Categories
Tools

Generate PDF’s and ePub with wkhtmltopdf and Calibre

In a previous post, I wrote about how I use GNU make to manage dependencies and generate html files from markdown source. In this post, I'll build on that and use the html to generate PDF's and ePub files.

MultiMarkdown can generate PDF files using LaTeX. For some reason, I never got that to work. I tried on multiple Macs with clean installs of MultiMarkdown and a variety of LaTeX apps like mmd2tex, the LaTeX support files for MultiMarkdown, etc. I failed each time. Plus, I don't really want to re-learn LaTeX. And I hate typing in LaTeX.

I know HTML. I know CSS. So I sought out tools to help me leverage those skills.

Leveraging HTML

It's obvious I didn't want to load the HTML into the browser and use the OS to Save As PDF. That would be lame. I wanted to generate this stuff at the command-line, and in scripts, and automate things. I also had an intuition that Webkit would be exposed in more ways that simply embedded into Chrome and Safari. So, I searched for "webkit pdf." What's the first link I found?
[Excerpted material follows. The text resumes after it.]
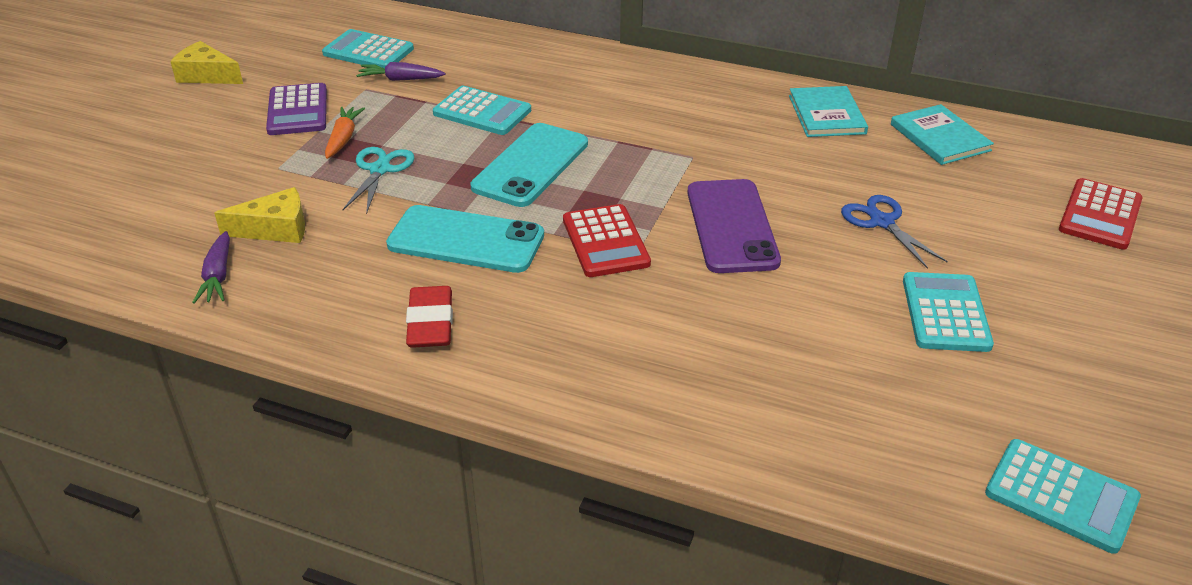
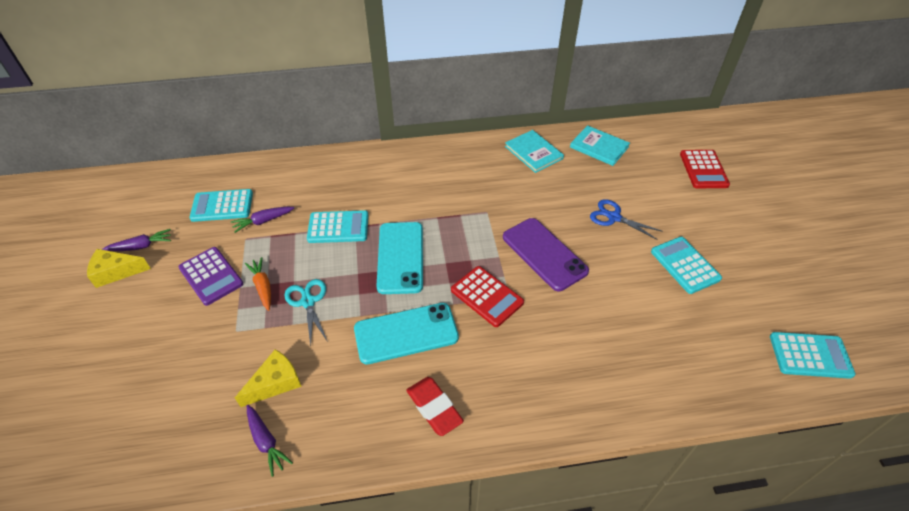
camera: 30 degrees left, 10 degrees up
(251, 61) = (141, 246): none -> purple carrot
http://code.google.com/p/wkhtmltopdf/

Jackpot! This is an awesome set of commands that allow you to feed it an HTML input and have it generate a crisp PDF. Click on the HTML and resulting PDF:

http://primordia.com/upload/lorem_ipsum.html
http://primordia.com/upload/lorem_ipsum.pdf

The command-line to generate this is as follows:

[code wraplines="true"]
wkhtmltopdf --page-width 5.5in --page-height 8.5in --margin-top 0.25in
--margin-bottom 0.25in --margin-left 0.25in --margin-right 0.25in
--load-error-handling ignore lorem_ipsum.html lorem_ipsum.pdf
[/code]

QED.

ePub

Generating an ePub format was also a goal. I googled all over and found a bunch of tools. The one that looked nicest was Calibre. Calibre is a complete e-book management app. It has crazy features:

  • Understand a gazillion e-book formats
  • Can import pdf books, html books, etc.
  • Can edit e-book meta-data
  • Add cover graphics
  • and lots more

But I  just wanted an ePub file. I first tried to see if I could generate an ePub myself. The format is a zip file with HTML inside and a bunch of crazy metadata to create table of contents, chapters, etc. I didn't want to do all of that work so I'm glad I found Calibre. But like pdf's, I didn't want to load the GUI and manually generate ePub files. So I inspected the .app package and inside I found SOLID GOLD. There are a bunch of command-line apps that the GUI uses to do all of the work. Now that's a programmer who knows what he or she is doing! I was able to add the ebook-convert program to my path and invoke it as follows:

[code wraplines="true"]

ebook-convert --no-default-epub-cover --base-font-size 12 --keep-ligatures
--margin-top 10.0 --margin-bottom 10 tmp.html tmp.epub

[/code]

Now I have lorem_ipsum.epub!

I like to use Adobe Digital Editions e-reader on the Mac because I don't need to add an ePub file to any kind of Library. I just open an ePub file and a viewer displays it. No "import" process which is stupid since my ePub files will change so often as I write. You can of course use Calibre to view ePub files, Kindle, and a zillion other apps to do the same thing (albeit with the extra import step).

Width Problems

But there is a very bad problem. The formatting is horrendous! Check this out:

Cut off

The whole thing is cut off at the right? Why? Because my HTML specifically set a width so it would be small like a real book. This was not really necessary, but makes the HTML easy to read when your browser is maximized. If I hadn't done this, text would wrap to 100% of the width of the browser and lines would be too long to read comfortably. But e-readers don't want you to specify widths. Users have lots of different devices. Users play with font sizes and orientations and nothing can be easily predicted. So, you want an HTML file that doesn't specify any width, like this:

http://primordia.com/upload/tmp.html

The offending code was in the CSS:

[code wraplines="true"]

body {
width: 6in;
margin-left: auto;
margin-right: auto;
}

[/code]

So I just removed the width setting. Unfortunately, either calibre or wkhtmltopdf doesn't respect multiple STYLE tags so I could not simply override the width when generating ePub with a second stylesheet (the way CSS was designed!). I guess I should file a bug report. Anyways, I punted and just cloned the CSS and use the ePub version of the CSS when I want to generate ePub. This is lame but cpress handles it. At some point, I'll create a facility in cpress to merge css streams so I can have one master CSS and an ePub version which simply gets rid of the width. For now, two CSS files. Here is an image of the resulting ePub as viewed on my iPhone in iBooks Reader:

lorem2

How fucking beautiful is that?!

I think that's all I'll say for now. I have lots more to share with you. In my next post, I'll talk about how I aggregate multiple markdown files into as single markdown file, how a table-of-contents gets auto-generated, and how I script the generation of my  html, pdf, and ePub artifacts with crontab and sync everything with Dropbox.